The European Parliament yesterday approved the General Data Protection Regulation ("GDPR") and adopted the text of the Council at first reading. It was a momentous occasion which, at times over the last four years, seemed uncertain to happen. All that now remains is for the text to appear in the Official Journal of the European Union. The GDPR comes into force 20 days after that. However, given the GDPR's two year implementation period the new obligations will only become applicable after this time, i.e., on or around early summer 2018.
"New rules fit for a digital era" was the headline for the European Parliament's press release yesterday. "Rapid technological developments … globalisation …The scale of collection and sharing of personal data" have certainly been a catalyst for this legislation as explained at Recital 6. As Fieldfisher Partner, Phil Lee explained, the GDPR has create a new threshold for the standard of data protection and "Europe has become the flag bearer for best practice in the treatment of individuals' data". Questions have been raised as to whether the GDPR is too individual centric especially due to the extensive rights data subject will have including the right to erasure and the right to data portability. Not to mention the fact that all information will need to be disclosed to individuals in a transparency manner.

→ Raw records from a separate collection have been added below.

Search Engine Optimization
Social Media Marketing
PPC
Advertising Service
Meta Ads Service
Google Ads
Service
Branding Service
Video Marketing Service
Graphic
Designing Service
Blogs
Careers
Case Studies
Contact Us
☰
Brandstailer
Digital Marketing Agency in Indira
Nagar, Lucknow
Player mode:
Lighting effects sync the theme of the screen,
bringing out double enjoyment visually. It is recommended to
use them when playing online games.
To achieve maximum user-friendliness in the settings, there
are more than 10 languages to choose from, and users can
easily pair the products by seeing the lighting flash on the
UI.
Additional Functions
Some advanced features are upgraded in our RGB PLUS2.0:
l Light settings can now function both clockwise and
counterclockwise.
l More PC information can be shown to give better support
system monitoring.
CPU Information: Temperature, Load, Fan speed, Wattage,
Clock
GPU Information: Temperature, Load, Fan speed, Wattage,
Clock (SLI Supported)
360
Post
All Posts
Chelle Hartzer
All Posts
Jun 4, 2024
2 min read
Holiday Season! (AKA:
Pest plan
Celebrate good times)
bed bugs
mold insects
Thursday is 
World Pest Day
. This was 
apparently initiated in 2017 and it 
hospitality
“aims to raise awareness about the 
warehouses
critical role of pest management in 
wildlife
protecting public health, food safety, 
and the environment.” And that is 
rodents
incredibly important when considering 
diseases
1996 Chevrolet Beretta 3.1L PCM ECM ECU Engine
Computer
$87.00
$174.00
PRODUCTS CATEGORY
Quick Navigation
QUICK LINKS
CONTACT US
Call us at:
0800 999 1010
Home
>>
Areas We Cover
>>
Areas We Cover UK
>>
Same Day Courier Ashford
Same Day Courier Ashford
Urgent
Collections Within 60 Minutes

The obligations for businesses have certainly become more extensive and the consequences for failing to comply enormous. Ever since the first draft of the GDPR the potential level of fines has been headline grabbing. Businesses which breach the Regulation face fines of up to €20,000,000 or up to 4% of the "total worldwide annual turnover". Such figures are enough to make any board blink and consider their business' data protection strategy. Data protection is now firmly centre stage. It is no longer an annexed item and needs to be high priority on the board's agenda.
Under the GDPR businesses not only need to be compliant with the provisions they are also accountable for evidencing their compliance. While those in regulated industries will be familiar with this concept according to the European Data Protection Supervisor("EDPS") the word has "currency in English but in few other languages". Accountability is such a central theme to the GDPR that the EDPS will itself, later this year, begin a project to explain and will start to implement this idea. Accountability will certainly increase a business' administrative burden. However, maintaining thorough records may prove invaluable as a supervisory authority will be able to request them when investigating a business's compliance.
Given the potentially daunting task ahead, the best thing to do is Keep Calm and Get GDPR Ready. Take stock of your present data protection framework and then assess where you need to be in order to meet the new compliance regime of the GDPR. Fieldfisher has written a ten part blog series on Getting to know the GDPR which will assist you in familiarizing yourself with this new piece of legislation. Today, upwards of two years may seem a long time in advance. However, the GDPR is not something which can be implemented overnight. As with many a success, credit it is often given to the preparation. So use this time to "put your house in order" and consider how you can implement a data protection strategy that is compliant and appropriately aligns with your business. With the introduction of codes of conduct and certifications, businesses will certainly be able to champion their own high standards of data protection best practices. Data protection today is not only about compliance it is also about brand management and competitive differentiation.